The NYTS did, however, have slight delivery mode adjustment for the survey beginning in 2021, due to the COVID-19 pandemic. The survey was switched to an online format, thereby helping students included as respondents to continue taking part from any location.

The investigators did urge caution among readers comparing estimates from 2021 - 2022 with those of other years, given the potential for introduction of information bias. To address this, the trends they looked into were evaluated separately for the periods 2013 - 2020 and 2021 - 2022.

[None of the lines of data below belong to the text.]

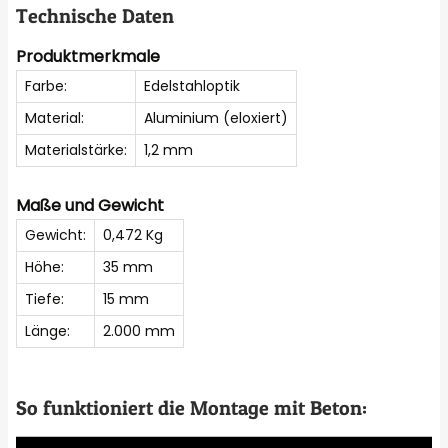
Technische Daten
Produktmerkmale
Farbe:
Edelstahloptik
Material:
Aluminium (eloxiert)
Materialstärke:
1,2 mm
Maße und Gewicht
Gewicht:
0,472 Kg
Höhe:
35 mm
Tiefe:
15 mm
Länge:
2.000 mm
So funktioniert die Montage mit Beton: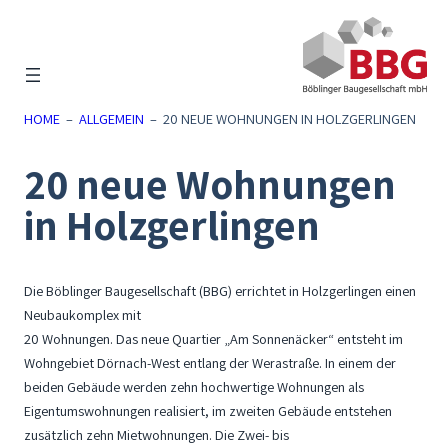
Zum
Inhalt
springen
HOME
–
ALLGEMEIN
–
20 NEUE WOHNUNGEN IN HOLZGERLINGEN
20 neue Wohnungen
in Holzgerlingen
Die Böblinger Baugesellschaft (BBG) errichtet in Holzgerlingen einen
Neubaukomplex mit
20 Wohnungen. Das neue Quartier „Am Sonnenäcker“ entsteht im
Wohngebiet Dörnach-West entlang der Werastraße. In einem der
beiden Gebäude werden zehn hochwertige Wohnungen als
Eigentumswohnungen realisiert, im zweiten Gebäude entstehen
zusätzlich zehn Mietwohnungen. Die Zwei- bis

Although the 2021 and 2022 surveys given out by the team were still held online, they found that methodological disparities restricted any direct comparisons. The research team had noted that there had not been any conclusions on e-cigarette behavior between 2020 - 2021.

The team defined use as having smoked using these devices within the past 30 days, and used this as their assessment. They looked at sociodemographic information such as age, race, sex, and ethnicity, having participants self-report and categorize based upon the NYTS investigators' parameters.

The investigators also looked into the weighted prevalence rates of e-cigarette smoking, both overall and then stratified by sex, age, and race and ethnicity. They looked at shifts that took place over time and assessed overlaps of confidence intervals (2-sided; significance level of .05).

Overall, the research team found that 44.82% of the respondents were aged 13-15 years and 50.65% were male. The team also reported that 51.75% were identified as non-Hispanic White, 12.68% as non-Hispanic Black, 24.44% as Hispanic, and 5.68% were categorized as other races or ethnicities.

When looking at use trends among smokers, the investigators noted that 3.10% reported use in 2013 and the peak of use was shown to be 20.18% in 2019. Stability in use was seen from 2021 - 2022, with rates of 7.50% and 9.44% among respondents, respectively.

The research team noted higher e-cigarette prevalence rates among older youths aged 16 - 18, with their peak being 30.01% in 2019 and stability trends from 2021 - 2022 also being observed. Trends in smoking with e-cigarettes were not particularly distinct in terms of sex differences until 2015 when males overtook females (13.23% versus 9.28%, respectively), though by 2019 prevalence became fairly equal between both sexes.

Hispanic, non-Hispanic White, and non-Hispanic multiracial respondents generally were shown by the team to have used e-cigarette more from 2013 - 2020 compared to non-Hispanic Black respondents. In 2019, there were significant differences, with Hispanic (18.64%) and non-Hispanic White (23.37%) respondents reporting greater use compared to non-Hispanic Black individuals (13.32%).

However, alarming prevalence trends were then observed from 2021 - 2022, with use rising among Hispanic (5.78%-8.51%) and non-Hispanic Black (4.23%-8.04%) respondents.

“Overall, these findings update the literature on youth e-cigarette use trends in the US and complement previous research detailing disparities in e-cigarette use by providing a temporal component,” they wrote. “Future research will benefit from examining trends using additional measures of e-cigarette use, such as frequency and flavorings.”


  1. Mattingly DT, Hart JL. Trends in Current Electronic Cigarette Use Among Youths by Age, Sex, and Race and Ethnicity. JAMA Netw Open. 2024;7(2):e2354872. doi:10.1001/jamanetworkopen.2023.54872.
  2. Meza R, Jimenez-Mendoza E, Levy DT. Trends in tobacco use among adolescents by grade, sex, and race, 1991-2019. JAMA Netw Open. 2020;3(12):e2027465. doi:10.1001/jamanetworkopen.2020.27465.